DECISION MEMORANDUM 3
With respect to the Power Purchase Agreement criteria, the Company contends that Cargill
and Idaho Power had finally resolved all outstanding contract issues and that Cargill had agreed to
execute the Agreement after being notified that the B6 project had passed Idaho Power’s final internal
review process. Both parties expected that final review to be a relatively straightforward process given
that the parties had recently executed a substantially similar Firm Energy Sales Agreement for the Dry
Creek Dairy Anaerobic Digester Project which was approved by the Commission in Order No. 31034
issued on April 1, 2010. The B6 Facility Agreement was commercially and legally similar to the Dry
Creek Firm Energy Sales Agreement. Approximately 10 days prior to March 16, 2010, Idaho Power’s
management started the process of reviewing the agreed-upon draft for final approval and execution.
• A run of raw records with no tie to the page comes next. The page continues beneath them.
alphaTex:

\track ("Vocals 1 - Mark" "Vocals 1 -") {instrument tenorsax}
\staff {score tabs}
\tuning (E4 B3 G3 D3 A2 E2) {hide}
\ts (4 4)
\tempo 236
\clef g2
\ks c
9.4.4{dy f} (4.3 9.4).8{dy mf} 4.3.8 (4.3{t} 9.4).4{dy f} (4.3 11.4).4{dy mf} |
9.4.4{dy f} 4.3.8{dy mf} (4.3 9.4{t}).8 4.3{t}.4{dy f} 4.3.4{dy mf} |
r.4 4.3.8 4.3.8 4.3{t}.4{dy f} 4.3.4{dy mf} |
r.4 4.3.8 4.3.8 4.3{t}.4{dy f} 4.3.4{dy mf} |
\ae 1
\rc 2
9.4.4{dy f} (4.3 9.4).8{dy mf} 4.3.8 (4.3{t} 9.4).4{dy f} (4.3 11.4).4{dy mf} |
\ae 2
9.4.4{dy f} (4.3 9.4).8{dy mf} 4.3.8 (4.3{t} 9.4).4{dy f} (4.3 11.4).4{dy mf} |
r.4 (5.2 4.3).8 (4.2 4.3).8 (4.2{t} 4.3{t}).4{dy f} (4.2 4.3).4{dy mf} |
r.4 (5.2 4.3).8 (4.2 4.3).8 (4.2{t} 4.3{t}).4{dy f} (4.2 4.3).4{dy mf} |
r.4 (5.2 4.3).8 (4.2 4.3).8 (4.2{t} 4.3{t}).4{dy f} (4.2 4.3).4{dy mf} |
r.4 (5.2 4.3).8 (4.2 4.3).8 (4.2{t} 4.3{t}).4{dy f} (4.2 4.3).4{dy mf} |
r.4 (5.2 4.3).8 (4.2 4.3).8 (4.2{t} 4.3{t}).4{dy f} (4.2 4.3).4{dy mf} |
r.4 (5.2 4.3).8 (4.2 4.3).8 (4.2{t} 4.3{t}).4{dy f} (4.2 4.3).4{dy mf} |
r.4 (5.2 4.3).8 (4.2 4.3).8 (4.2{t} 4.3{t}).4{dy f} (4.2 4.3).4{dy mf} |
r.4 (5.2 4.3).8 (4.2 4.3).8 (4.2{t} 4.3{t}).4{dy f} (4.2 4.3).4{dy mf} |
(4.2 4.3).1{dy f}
The final Sarbanes-Oxley review process and the routine internal approval had not been completed as
of March 16, 2010.
In further support of its request for grandfathering, Idaho Power states that the B6 Facility
is a small project that is already certified as a QF and is currently selling power to Idaho Power under a
Schedule 86 contract. The Agreement also contains the most recent contract terms and conditions,
including the liquidated damages and security provisions previously approved by the Commission in
the contracts for the Arena Drop hydro project and the Dry Creek anaerobic digester projects contracts,
Order Nos. 31060 and 31034, respectively.
Agreement ¶ 21.1 provides that the Cargill Agreement will not become effective until the
Commission has approved all of the Agreement’s terms and conditions and declared that all payments
Idaho Power makes to Cargill for purchases of energy from the Facility will be allowed as prudently
incurred expenses for ratemaking purposes.
COMMISSION DECISION
Commission Staff and Idaho Power recommend that the Application in Case No. IPC-E-10-
15 be processed pursuant to Modified Procedure, i.e., by written submission rather than by hearing.
Reference IDAPA 31.01.01.201-204. Does the Commission agree with the recommended procedure?